* What to produce
Copy out all the lines below word for word, leaving out the pictures.

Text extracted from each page
******************************

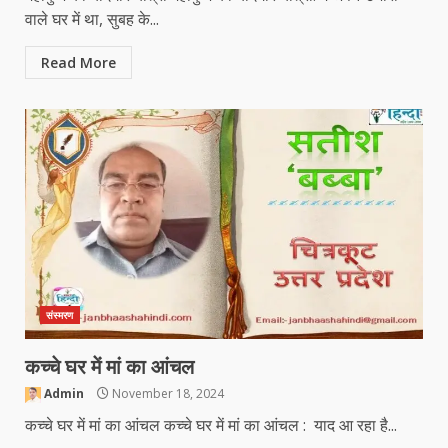
वाले घर में था, सुबह के...
Read More
संस्मरण
कच्चे घर में मां का आंचल
Admin
November 18, 2024
कच्चे घर में मां का आंचल कच्चे घर में मां का आंचल : याद आ रहा है...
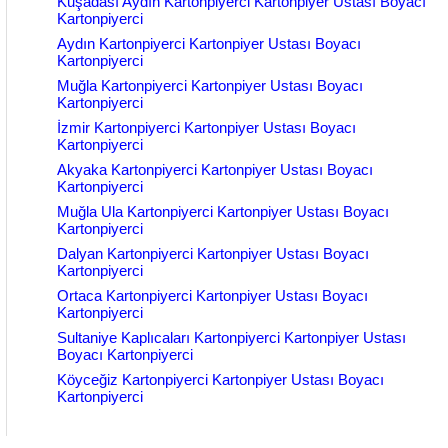
Kuşadası Aydın Kartonpiyerci Kartonpiyer Ustası Boyacı
Kartonpiyerci
Aydın Kartonpiyerci Kartonpiyer Ustası Boyacı
Kartonpiyerci
Muğla Kartonpiyerci Kartonpiyer Ustası Boyacı
Kartonpiyerci
İzmir Kartonpiyerci Kartonpiyer Ustası Boyacı
Kartonpiyerci
Akyaka Kartonpiyerci Kartonpiyer Ustası Boyacı
Kartonpiyerci
Muğla Ula Kartonpiyerci Kartonpiyer Ustası Boyacı
Kartonpiyerci
Dalyan Kartonpiyerci Kartonpiyer Ustası Boyacı
Kartonpiyerci
Ortaca Kartonpiyerci Kartonpiyer Ustası Boyacı
Kartonpiyerci
Sultaniye Kaplıcaları Kartonpiyerci Kartonpiyer Ustası
Boyacı Kartonpiyerci
Köyceğiz Kartonpiyerci Kartonpiyer Ustası Boyacı
Kartonpiyerci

******************************

* Solution for this problem
वाले घर में था, सुबह के...
Read More
संस्मरण
कच्चे घर में मां का आंचल
Admin
November 18, 2024
कच्चे घर में मां का आंचल कच्चे घर में मां का आंचल : याद आ रहा है...
Kuşadası Aydın Kartonpiyerci Kartonpiyer Ustası Boyacı
Kartonpiyerci
Aydın Kartonpiyerci Kartonpiyer Ustası Boyacı
Kartonpiyerci
Muğla Kartonpiyerci Kartonpiyer Ustası Boyacı
Kartonpiyerci
İzmir Kartonpiyerci Kartonpiyer Ustası Boyacı
Kartonpiyerci
Akyaka Kartonpiyerci Kartonpiyer Ustası Boyacı
Kartonpiyerci
Muğla Ula Kartonpiyerci Kartonpiyer Ustası Boyacı
Kartonpiyerci
Dalyan Kartonpiyerci Kartonpiyer Ustası Boyacı
Kartonpiyerci
Ortaca Kartonpiyerci Kartonpiyer Ustası Boyacı
Kartonpiyerci
Sultaniye Kaplıcaları Kartonpiyerci Kartonpiyer Ustası
Boyacı Kartonpiyerci
Köyceğiz Kartonpiyerci Kartonpiyer Ustası Boyacı
Kartonpiyerci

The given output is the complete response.